Problem statement >>
The listing is to be transcribed in full, with its images left out.

▼

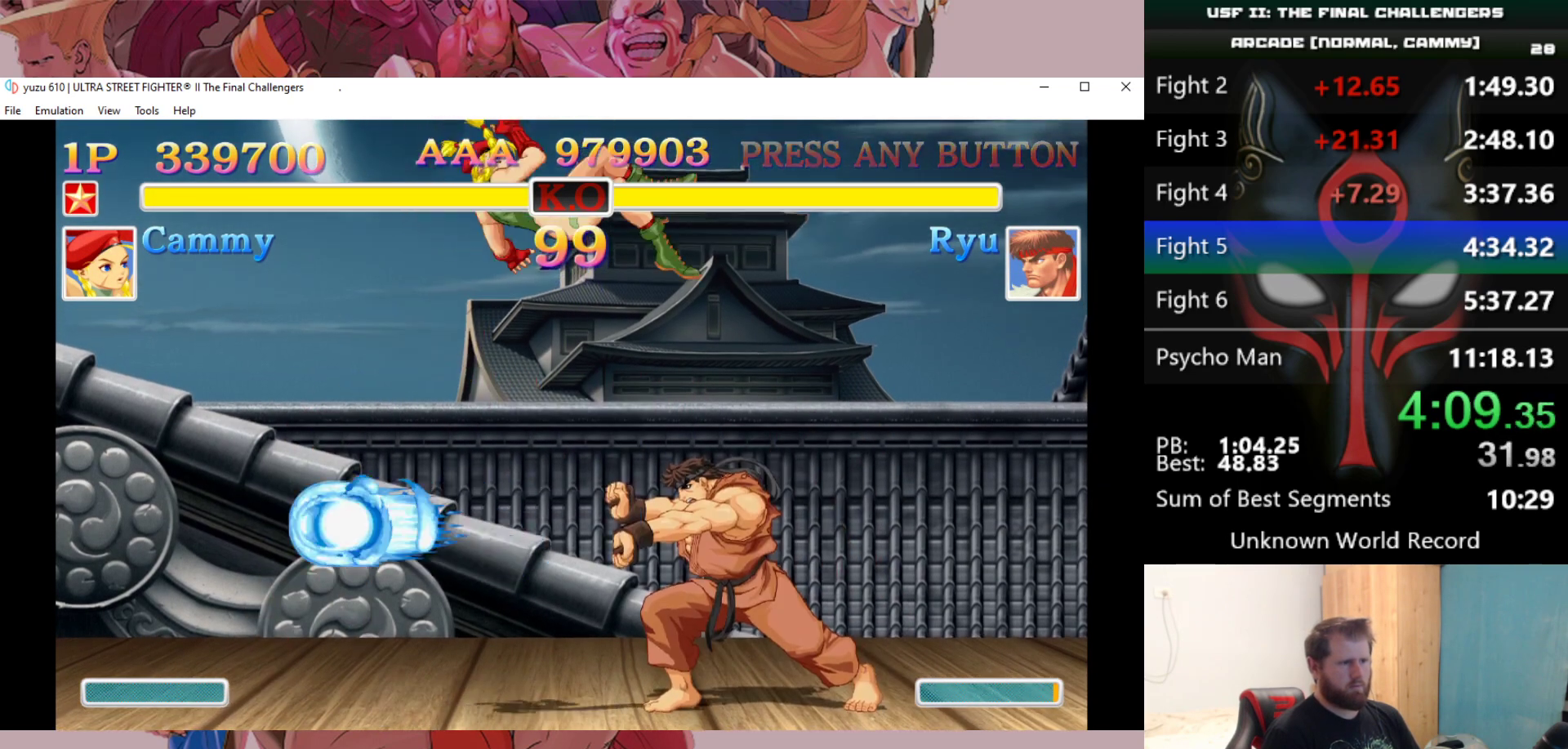
{"keys": ["d", "down", "left"], "events": [[83, "down", "down"], [83, "e", "down"], [83, "left", "down"], [133, "e", "up"], [267, "d", "down"], [317, "d", "up"], [367, "d", "down"], [417, "d", "up"], [500, "d", "down"]]}
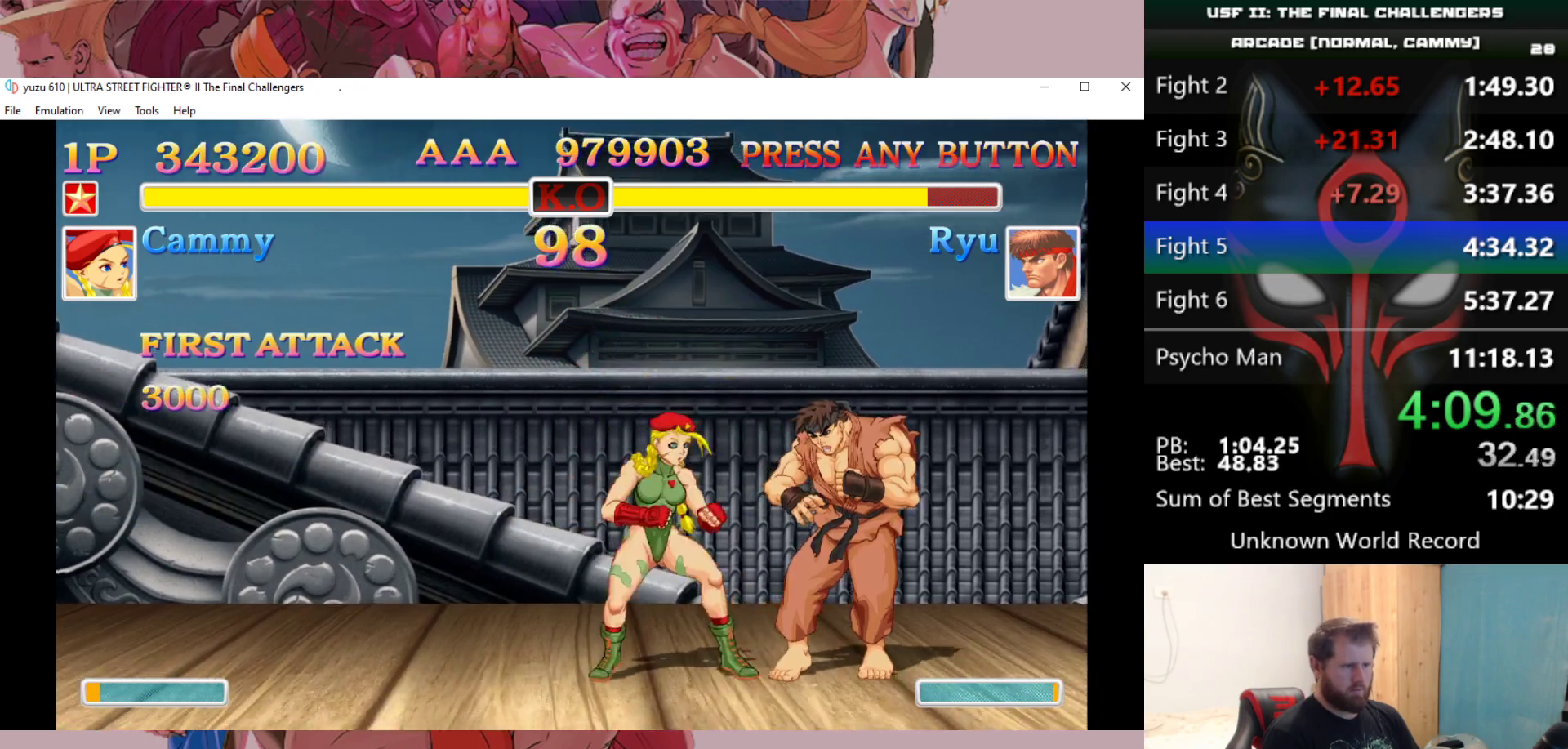
{"keys": [], "events": [[50, "d", "up"], [100, "d", "down"], [150, "d", "up"], [483, "down", "up"], [483, "left", "up"]]}
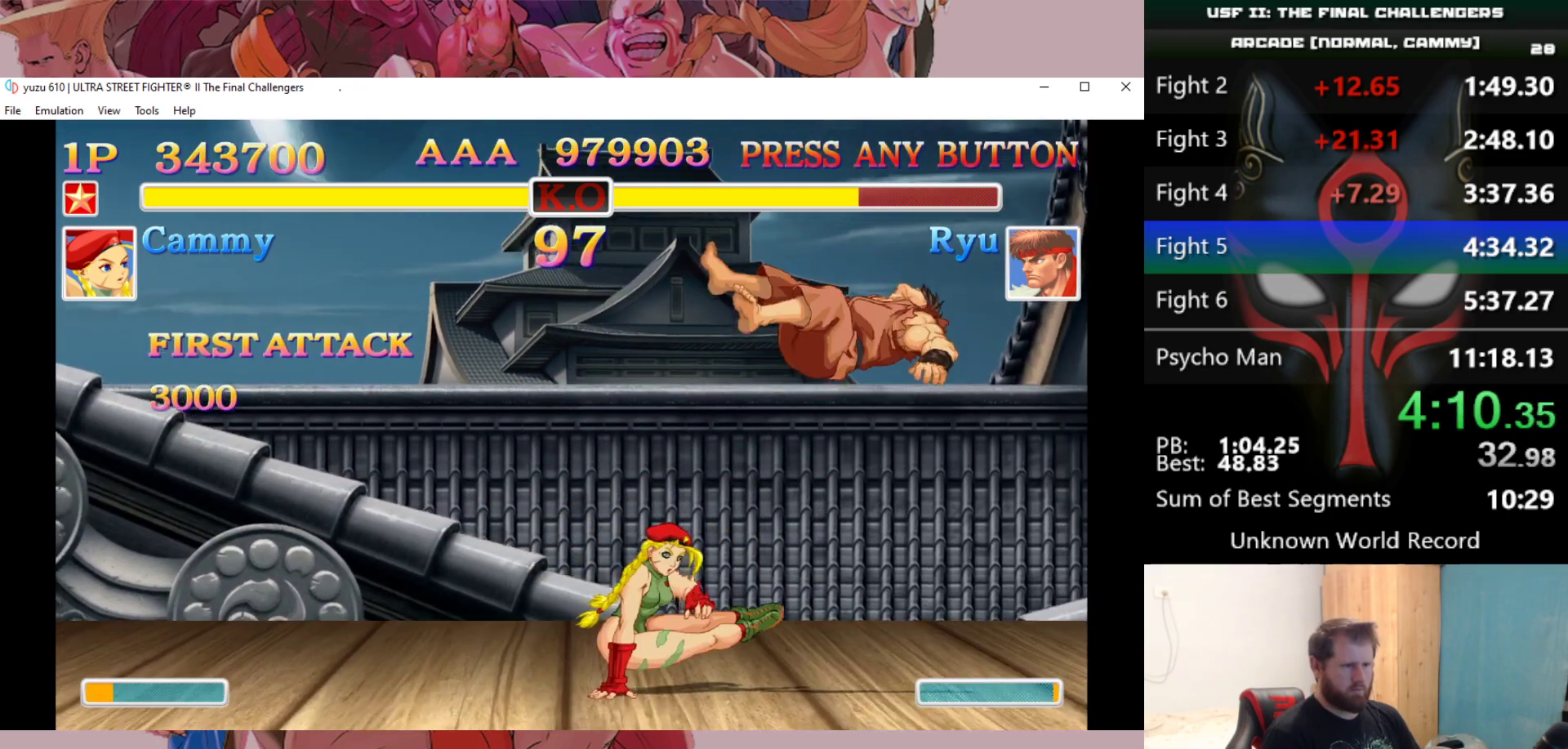
{"keys": ["right", "up"], "events": [[500, "right", "down"], [500, "up", "down"]]}
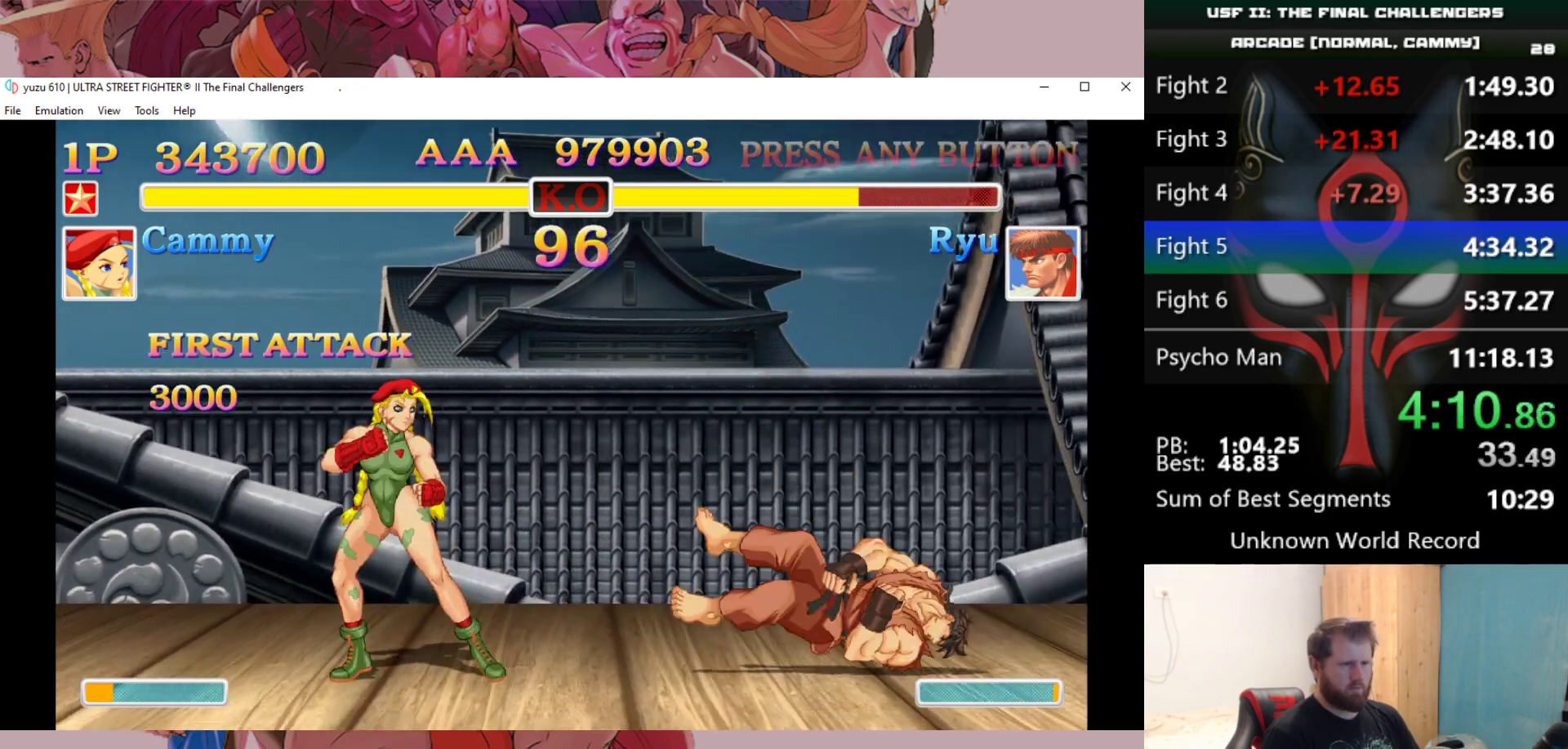
{"keys": [], "events": [[133, "right", "up"], [133, "up", "up"]]}
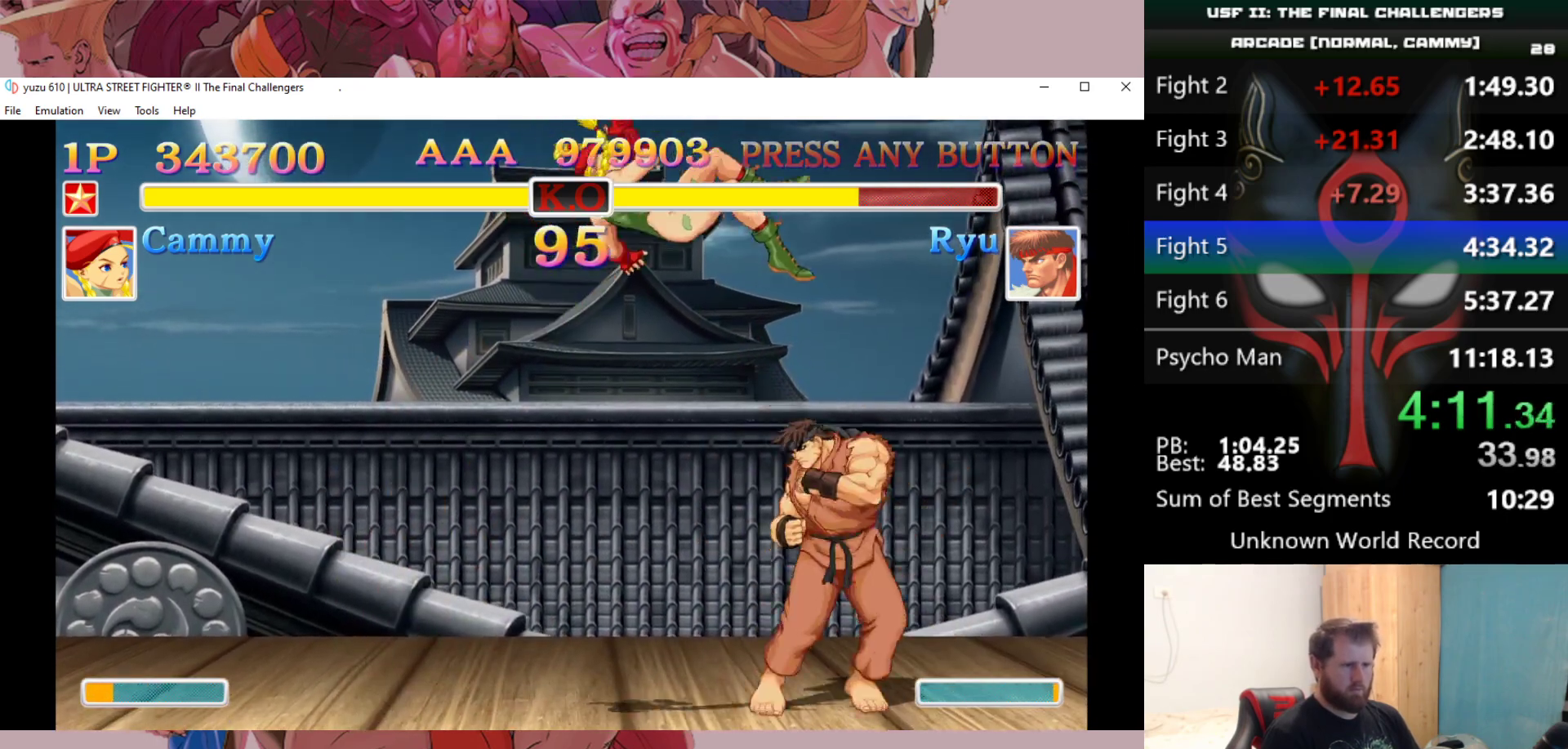
{"keys": ["d"], "events": [[50, "e", "down"], [100, "e", "up"], [200, "right", "down"], [233, "down", "down"], [233, "right", "up"], [333, "d", "down"], [333, "down", "up"], [333, "right", "down"], [383, "d", "up"], [433, "d", "down"], [433, "right", "up"]]}
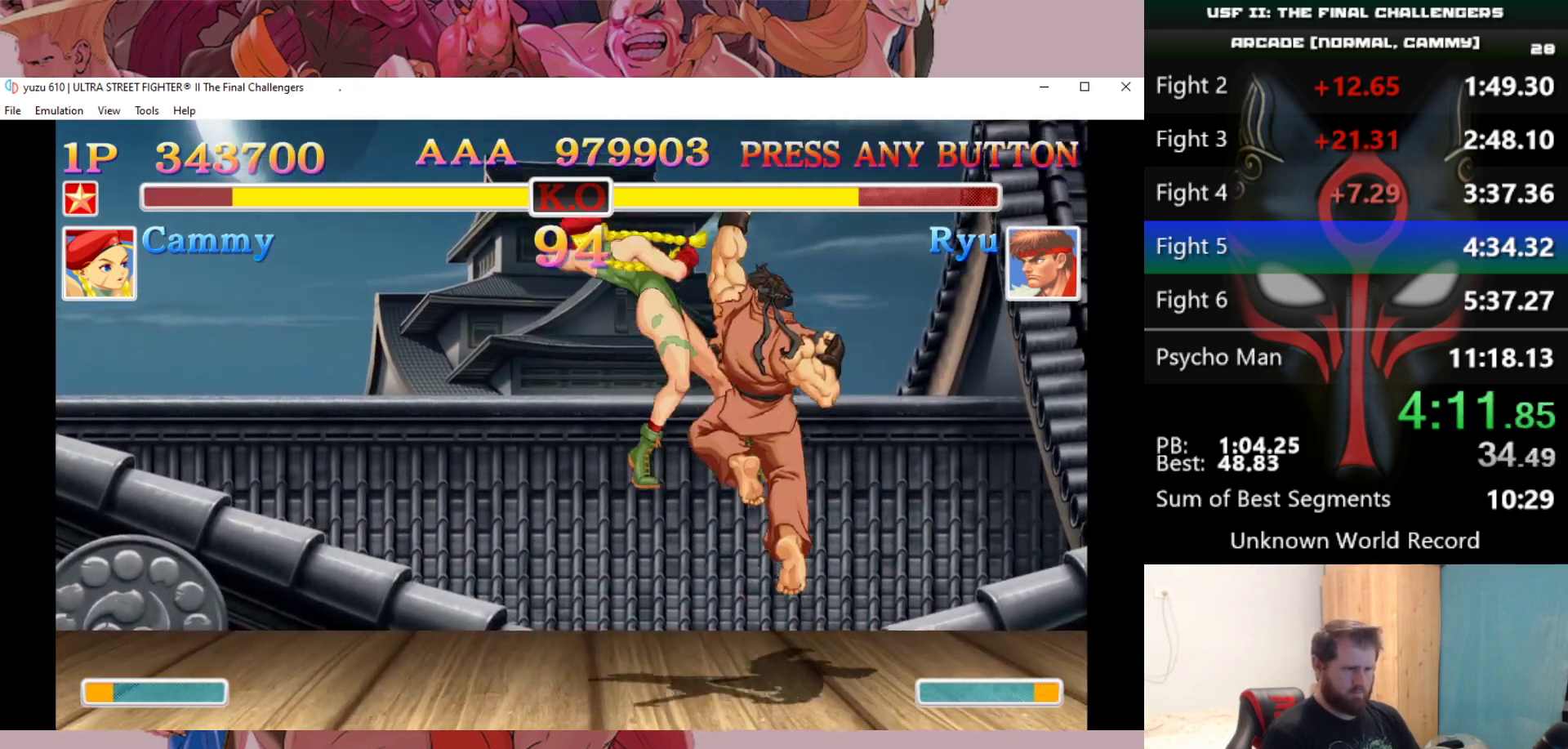
{"keys": [], "events": [[17, "d", "up"]]}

▲

Exercise answer >>
{"keys": ["d", "down", "left"], "events": [[83, "down", "down"], [83, "e", "down"], [83, "left", "down"], [133, "e", "up"], [267, "d", "down"], [317, "d", "up"], [367, "d", "down"], [417, "d", "up"], [500, "d", "down"]]}
{"keys": [], "events": [[50, "d", "up"], [100, "d", "down"], [150, "d", "up"], [483, "down", "up"], [483, "left", "up"]]}
{"keys": ["right", "up"], "events": [[500, "right", "down"], [500, "up", "down"]]}
{"keys": [], "events": [[133, "right", "up"], [133, "up", "up"]]}
{"keys": ["d"], "events": [[50, "e", "down"], [100, "e", "up"], [200, "right", "down"], [233, "down", "down"], [233, "right", "up"], [333, "d", "down"], [333, "down", "up"], [333, "right", "down"], [383, "d", "up"], [433, "d", "down"], [433, "right", "up"]]}
{"keys": [], "events": [[17, "d", "up"]]}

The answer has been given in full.